## Objectives
1. According to the Gangs of Wasseypur review, which cast member walks away with the movie?
2. Please pick up the Gangs of Wasseypur review after its last sentence and carry it forward.

## Source extract
Gangs of Wasseypur is a diffuse epic, content to coast around the revenge plot instead of making it the thrust of its narrative – and what the film loses in terms of dramatic power, it gains in texture. (Besides, do we really want Anurag Kashyap to take on a conventional revenge story?) Several scenes touch upon the hero-villain dynamic that drove a lot of the cinema of the eras this film is set in (acknowledged through delightful nods to tropes like the “prison song,” providing the background for a jailbreak), such as the one where Ranadhir Singh attempts to poison the minds of Sardar Khan’s sons, pointing out that their father now lives with Durga, or the other one where the younger son is informed that he cannot go to school anymore because his father has stopped sending money home. Seething at this unfairness, he hurls a brick at Durga’s door, and you think (again, because of how films have trained us) that he will grow up to be like Bachchan in Shakti or Trishul (which is excerpted here), who regarded his father as the villain – but Kashyap is not interested in going there.

He isn’t even interested in showcasing Sardar Khan as a towering figure, someone capable of anchoring all this churn of activity. The man comes off, frankly, as a bit of a clown, a fool who cannot get his fill of women. He’s also unheroically selfish, chasing Durga as his first wife Naghma is harassed by cops. Bajpai is wonderful and the rest of the cast is equally fine, but it’s Richa Chaddha, as Naghma, who walks away with the movie. She has what book critics like to term an author-backed part, and she teeters exquisitely between comedy and drama. She straddles both in a superb scene where she’s about to deliver her first child, just after she has caught her husband in the house of a prostitute. The pain of delivery alternates with her rage at this man who has now crawled back home – we don’t know whether to laugh or cry. Later, she decides it’s better he strays – at least he’ll leave her alone. But she makes sure to feed him well, so he has his strength. “Baahar jaake beizzati mat karaana,” she tells him, like a strict mother instructing a son to perform well in his exams.

## Data shown
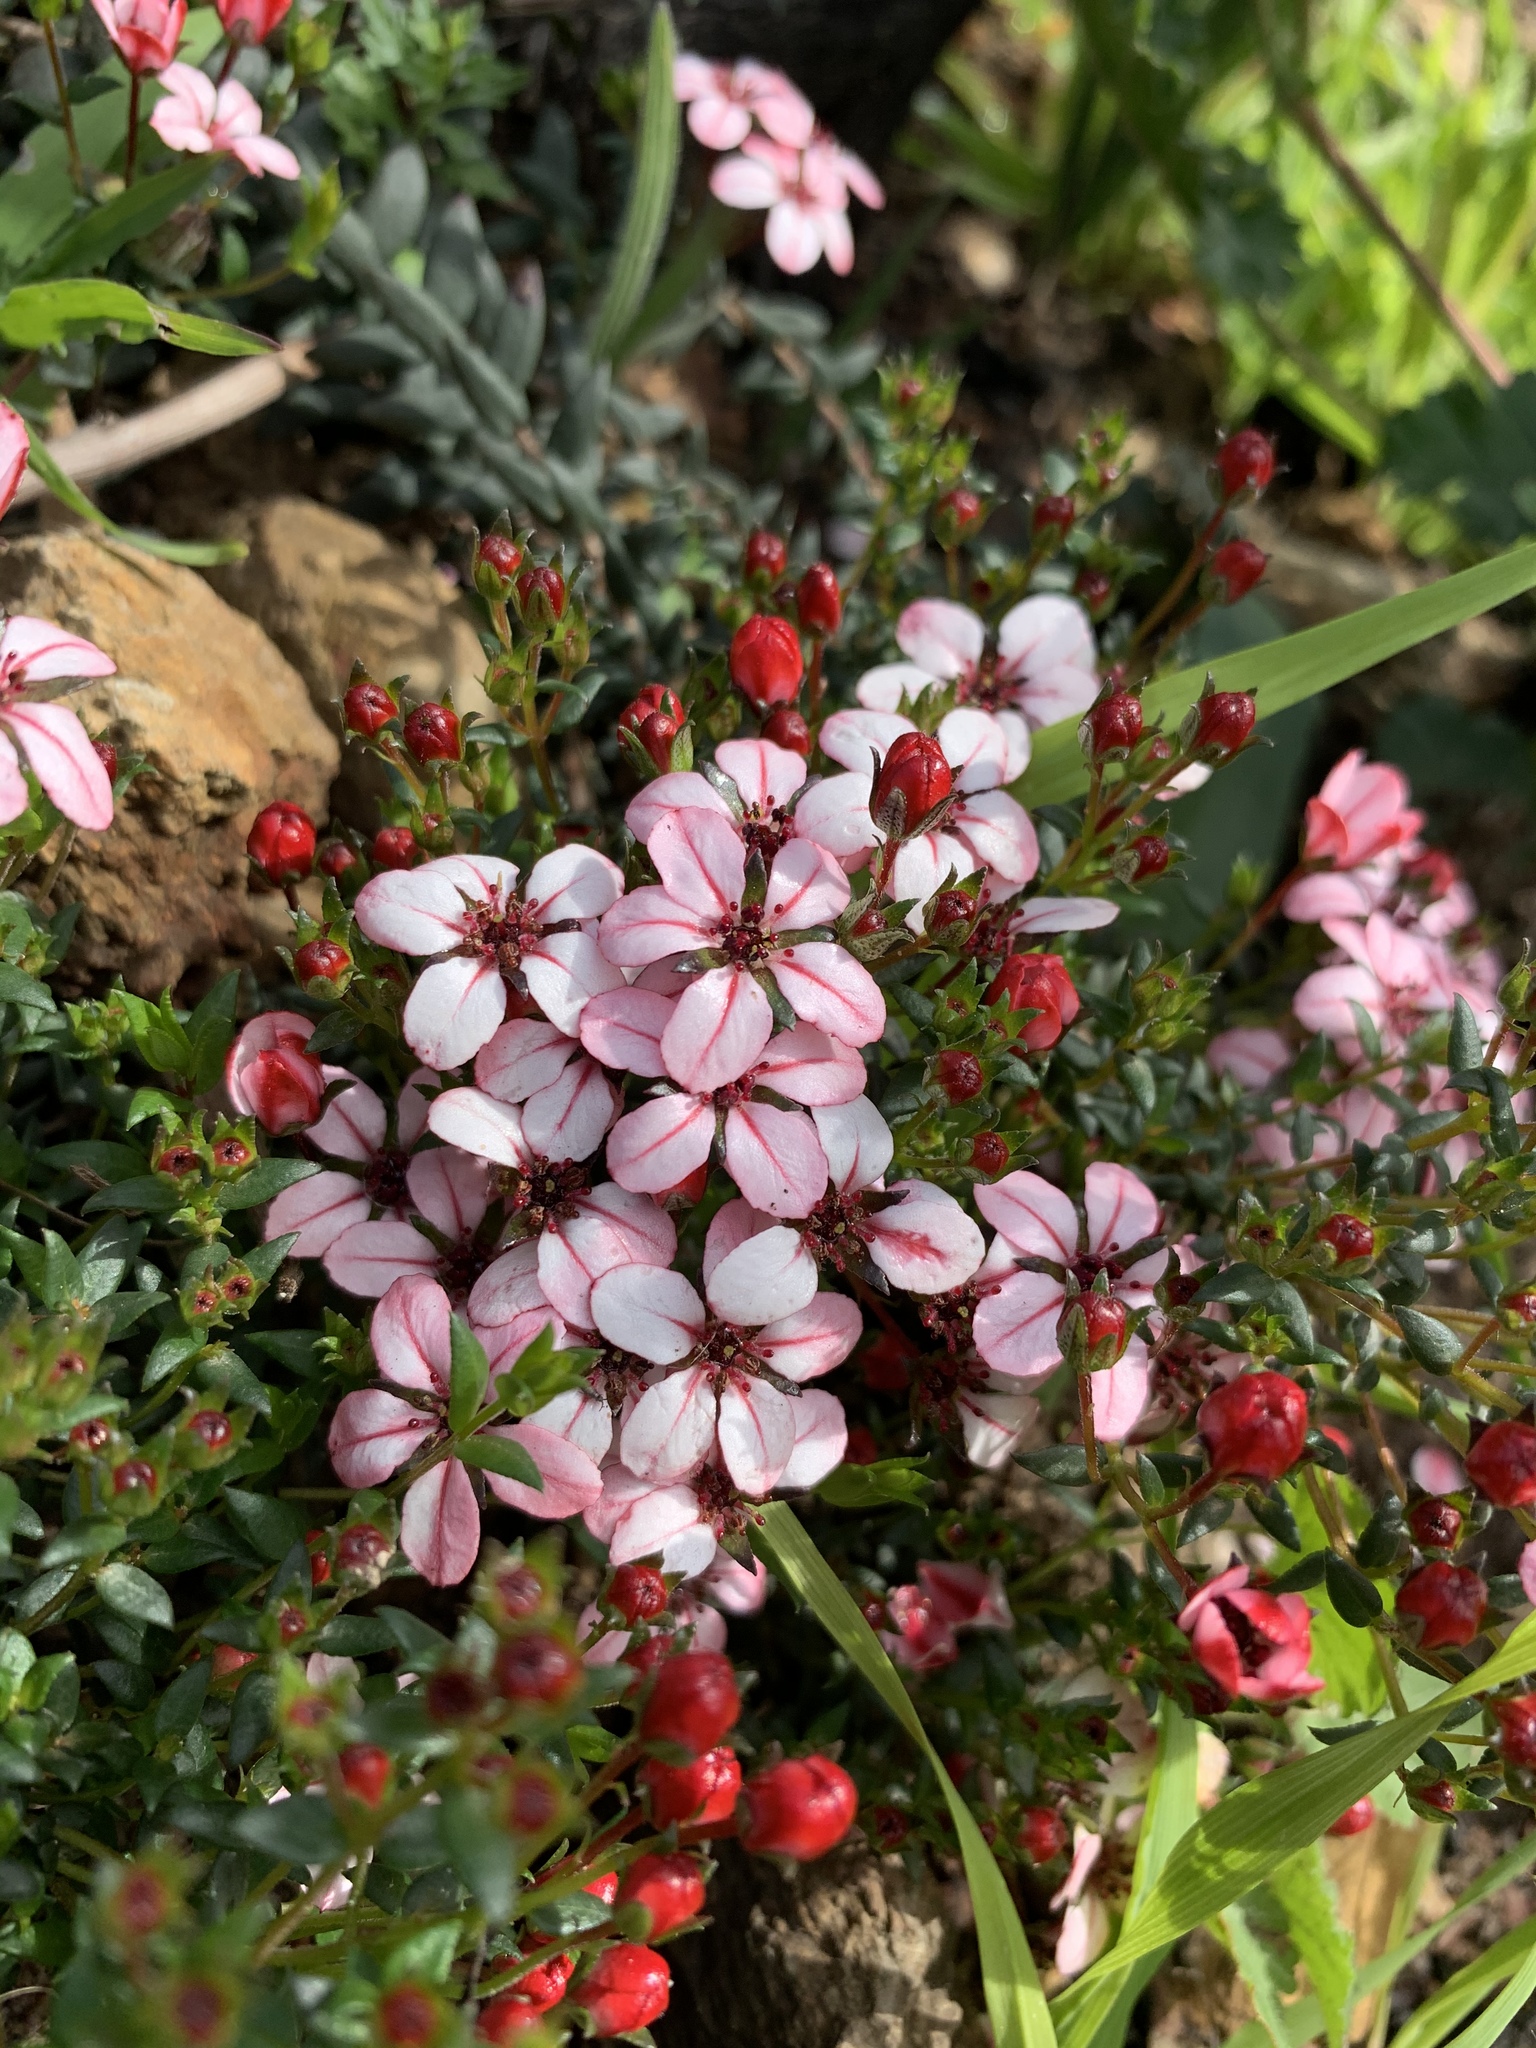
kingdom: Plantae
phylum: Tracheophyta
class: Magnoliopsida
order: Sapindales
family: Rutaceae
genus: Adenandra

--

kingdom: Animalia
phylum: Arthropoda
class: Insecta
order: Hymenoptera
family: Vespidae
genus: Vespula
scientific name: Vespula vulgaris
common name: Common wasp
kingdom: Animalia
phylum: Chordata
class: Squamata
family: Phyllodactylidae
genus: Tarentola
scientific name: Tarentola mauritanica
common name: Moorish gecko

* * *

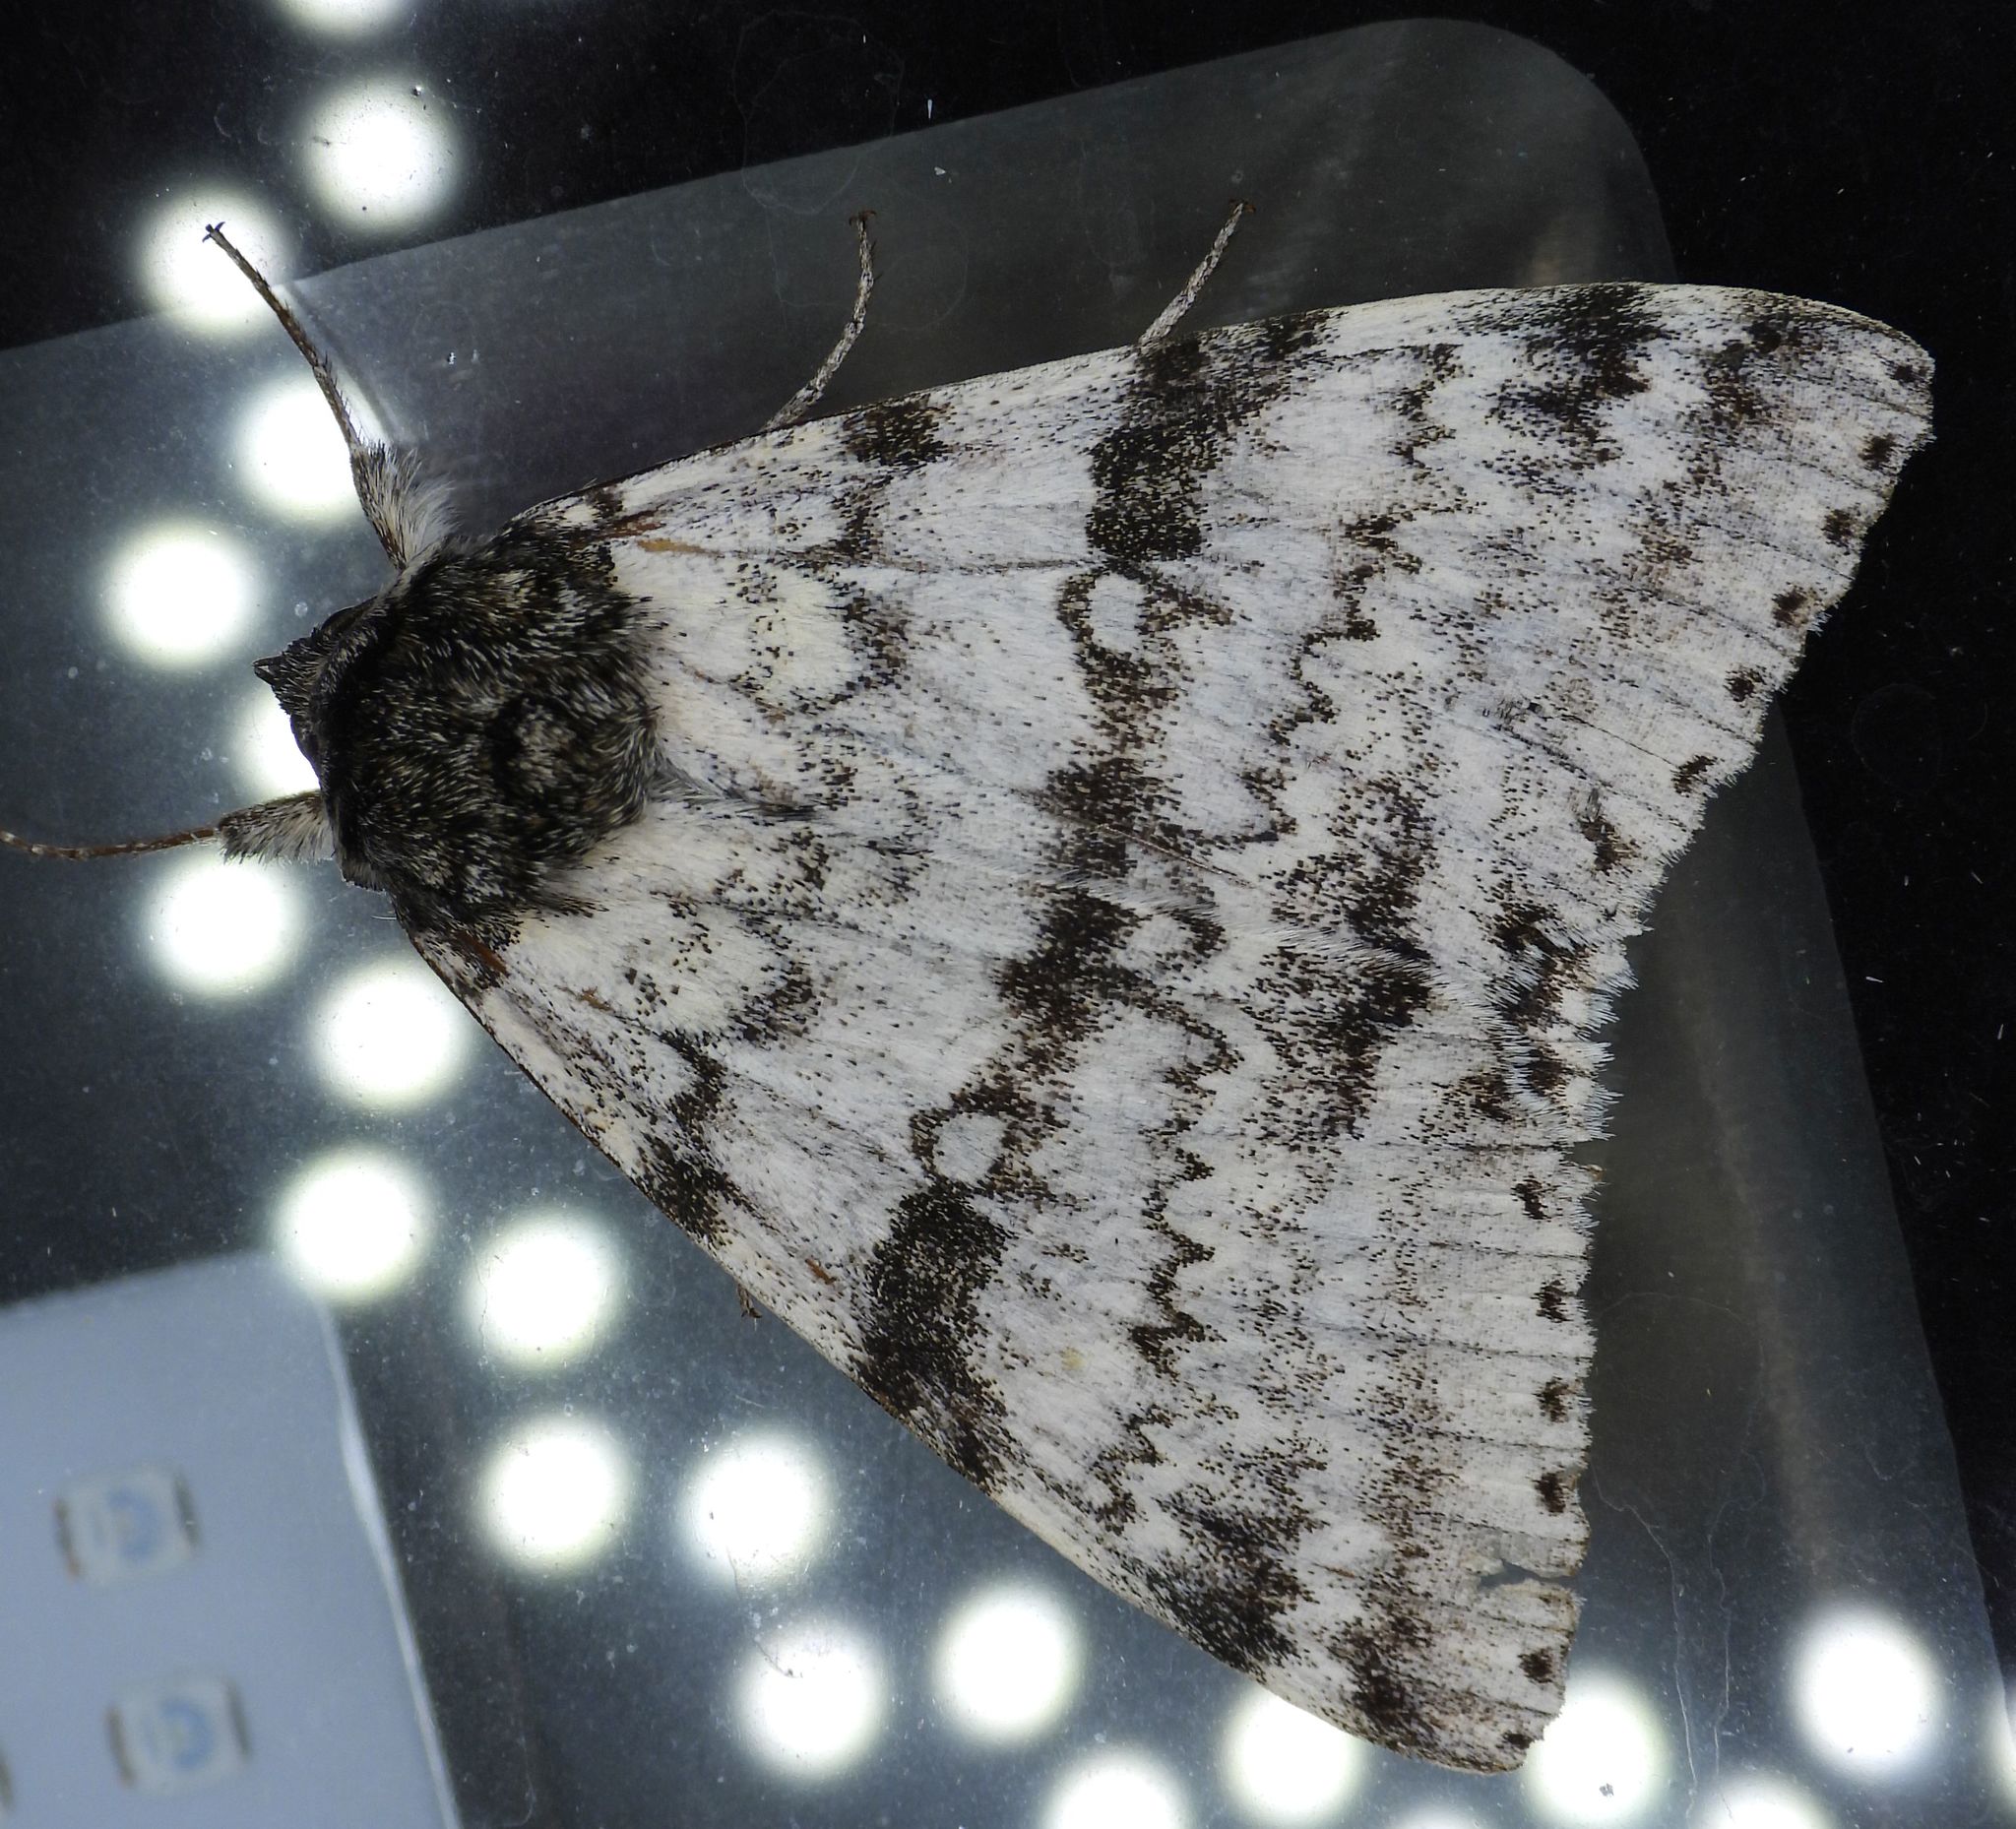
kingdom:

## Task results
1. Richa Chaddha, who plays Naghma.

2.
For a film that spans decades, there are no flashy signposts. But for the pattern of a sweater on a scrawny kid, a film song, a movie poster, or Naghma’s graduation from broom to vacuum cleaner, we could be in the same time period. The people stay the same, as does the place, which may be the sole bit of social commentary from Kashyap here – but Gangs of Wasseypur is far too entertaining to be ghettoized as a movie about an issue. It goes after anything and everything in its quest to sweep us through its story, even tongue-in-cheek film references – there’s an homage to Sonny’s horrifically bloody assassination at the toll booth in The Godfather (right down to the giant billboard on the way), and this film’s title probably harks back to Martin Scorsese’s gangland epic set in a long-ago New York. The only major mistake is the end, which looks towards a sequel. I’ll be the first to admit that I may not have the stamina for a five-and-a-half hour film (which is what Wiki tells me), but not knowing how it all ends is almost as frustrating. But perhaps this is only in keeping with the film’s novelistic ambitions. Just as we’d tire of a doorstop of a book and set it aside for later, Kashyap has made us dog-ear his movie.